Well in other problems like this, we usually keep a current pointer and sometimes even a last pointer. Without gathering additional data like that it makes it kind of iffy. :D If it were a doubly linked list, we would have a previous pointer.

Traversing the list will be easy by using two pointers and delete the appropriate node. But, here you know only the address of the node which is going to be deleted.
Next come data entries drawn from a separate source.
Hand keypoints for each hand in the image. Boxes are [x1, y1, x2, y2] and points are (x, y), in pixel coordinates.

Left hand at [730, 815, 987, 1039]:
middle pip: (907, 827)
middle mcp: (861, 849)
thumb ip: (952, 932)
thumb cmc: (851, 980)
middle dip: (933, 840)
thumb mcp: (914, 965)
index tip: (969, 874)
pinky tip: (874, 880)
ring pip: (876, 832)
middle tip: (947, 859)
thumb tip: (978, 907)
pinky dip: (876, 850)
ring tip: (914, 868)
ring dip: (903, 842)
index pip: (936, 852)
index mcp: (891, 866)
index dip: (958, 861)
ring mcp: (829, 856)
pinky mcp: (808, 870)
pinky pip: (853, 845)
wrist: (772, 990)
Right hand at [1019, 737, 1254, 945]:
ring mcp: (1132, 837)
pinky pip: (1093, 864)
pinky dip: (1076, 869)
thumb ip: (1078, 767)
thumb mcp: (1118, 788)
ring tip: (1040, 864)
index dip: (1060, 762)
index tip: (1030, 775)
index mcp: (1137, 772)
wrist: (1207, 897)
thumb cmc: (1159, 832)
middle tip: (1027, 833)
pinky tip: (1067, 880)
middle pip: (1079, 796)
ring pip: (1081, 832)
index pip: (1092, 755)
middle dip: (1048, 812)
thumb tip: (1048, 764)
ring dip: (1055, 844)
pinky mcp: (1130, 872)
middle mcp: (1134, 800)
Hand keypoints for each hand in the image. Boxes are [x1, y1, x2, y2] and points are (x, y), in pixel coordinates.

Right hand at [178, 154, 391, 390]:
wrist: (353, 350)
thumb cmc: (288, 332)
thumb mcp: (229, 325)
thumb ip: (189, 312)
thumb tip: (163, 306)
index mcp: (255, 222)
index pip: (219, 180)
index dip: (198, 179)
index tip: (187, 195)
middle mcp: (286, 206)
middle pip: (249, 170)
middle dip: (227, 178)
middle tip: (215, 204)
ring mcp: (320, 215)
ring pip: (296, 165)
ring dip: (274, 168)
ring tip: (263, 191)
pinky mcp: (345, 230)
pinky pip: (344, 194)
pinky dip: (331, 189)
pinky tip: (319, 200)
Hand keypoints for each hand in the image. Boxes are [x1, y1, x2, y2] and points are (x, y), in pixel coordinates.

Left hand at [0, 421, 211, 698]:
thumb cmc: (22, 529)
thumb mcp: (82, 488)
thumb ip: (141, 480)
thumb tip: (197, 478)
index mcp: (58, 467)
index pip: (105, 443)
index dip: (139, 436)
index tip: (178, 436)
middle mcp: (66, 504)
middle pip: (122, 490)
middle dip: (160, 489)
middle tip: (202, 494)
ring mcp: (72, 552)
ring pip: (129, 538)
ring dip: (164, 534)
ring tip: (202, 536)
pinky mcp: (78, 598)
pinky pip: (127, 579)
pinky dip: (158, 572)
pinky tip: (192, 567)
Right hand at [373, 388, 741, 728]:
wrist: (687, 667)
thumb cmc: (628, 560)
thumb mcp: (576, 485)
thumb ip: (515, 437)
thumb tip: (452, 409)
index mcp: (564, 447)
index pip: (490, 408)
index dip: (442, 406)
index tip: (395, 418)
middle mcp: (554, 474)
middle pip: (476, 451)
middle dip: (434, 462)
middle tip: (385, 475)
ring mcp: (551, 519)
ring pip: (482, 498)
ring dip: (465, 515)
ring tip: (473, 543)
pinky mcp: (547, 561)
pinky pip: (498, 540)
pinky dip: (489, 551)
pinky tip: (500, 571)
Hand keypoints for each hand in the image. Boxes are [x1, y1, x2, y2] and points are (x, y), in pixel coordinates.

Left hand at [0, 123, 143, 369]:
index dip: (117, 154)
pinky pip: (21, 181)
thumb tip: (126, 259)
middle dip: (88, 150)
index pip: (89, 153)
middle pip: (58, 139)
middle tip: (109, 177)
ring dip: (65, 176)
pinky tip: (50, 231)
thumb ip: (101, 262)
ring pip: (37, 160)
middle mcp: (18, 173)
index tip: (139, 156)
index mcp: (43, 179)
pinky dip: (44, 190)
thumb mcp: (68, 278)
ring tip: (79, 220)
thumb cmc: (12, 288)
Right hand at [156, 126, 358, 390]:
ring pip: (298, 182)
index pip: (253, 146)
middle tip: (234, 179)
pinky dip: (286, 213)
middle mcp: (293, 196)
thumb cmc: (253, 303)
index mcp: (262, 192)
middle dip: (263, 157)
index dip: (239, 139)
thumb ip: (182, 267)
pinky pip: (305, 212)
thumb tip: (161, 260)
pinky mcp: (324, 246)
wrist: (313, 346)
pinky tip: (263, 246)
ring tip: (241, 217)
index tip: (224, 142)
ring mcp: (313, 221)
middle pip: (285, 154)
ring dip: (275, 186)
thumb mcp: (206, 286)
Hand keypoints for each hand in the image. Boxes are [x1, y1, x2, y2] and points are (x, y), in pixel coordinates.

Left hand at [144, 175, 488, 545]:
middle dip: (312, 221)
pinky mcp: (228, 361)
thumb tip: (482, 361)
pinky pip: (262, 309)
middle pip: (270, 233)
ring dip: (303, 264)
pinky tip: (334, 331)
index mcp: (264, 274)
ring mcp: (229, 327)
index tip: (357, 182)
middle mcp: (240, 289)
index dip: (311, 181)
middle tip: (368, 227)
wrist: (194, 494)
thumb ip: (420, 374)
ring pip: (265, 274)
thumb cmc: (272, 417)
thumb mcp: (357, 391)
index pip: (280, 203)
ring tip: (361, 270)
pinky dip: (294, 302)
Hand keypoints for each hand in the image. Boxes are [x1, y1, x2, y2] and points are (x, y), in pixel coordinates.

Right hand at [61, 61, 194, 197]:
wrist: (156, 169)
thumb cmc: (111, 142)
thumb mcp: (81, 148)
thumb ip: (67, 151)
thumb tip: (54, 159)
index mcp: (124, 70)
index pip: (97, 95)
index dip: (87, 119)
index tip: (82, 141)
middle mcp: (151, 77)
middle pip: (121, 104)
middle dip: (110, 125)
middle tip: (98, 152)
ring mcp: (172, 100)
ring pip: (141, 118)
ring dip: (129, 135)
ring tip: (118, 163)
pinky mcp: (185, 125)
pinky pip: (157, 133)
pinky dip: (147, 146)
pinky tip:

With the help of the address of node C, we have to delete node C and link node B and D. Do you know solution for this?
If you only know the address of 'C' then you cannot link node B to D. How could you without a pointer to B? B could be anywhere in the address space.

Viggy

there is one tricky way to do this..

A-->B-->C-->D-->E-->F---(null)

Now, in this list we have the address of C which has to be deleted.

We can copy the next node to the current node and then delete the next node.

Step 1: Copy the next node contents to the current node

A-->B-->D-->D-->E-->F---(null) // copy contents of D to C

Step 2:

A-->B-->D-->E-->F---(null) // now delete one copy of D, the original one


So we have deleted the node C, but internally we just have deleted its next node :)

Nice solution charansingh :thumb:

That actually should sever his purpuse perfectly. However, he must do a deep copy and not a shallow copy. Otherwise this will not work. What I mean is that you have to clone D and place the contents of D into the memory space of C, otherwise you are just pointing C -- > D and B will still point at where C should be.

I may have not explained that very clearly, basically I am not convinced that you can just place D in the memory address of C without doing a little work. But the algorithm for the solution (i.e. the idea of shifting D) is elegent enough.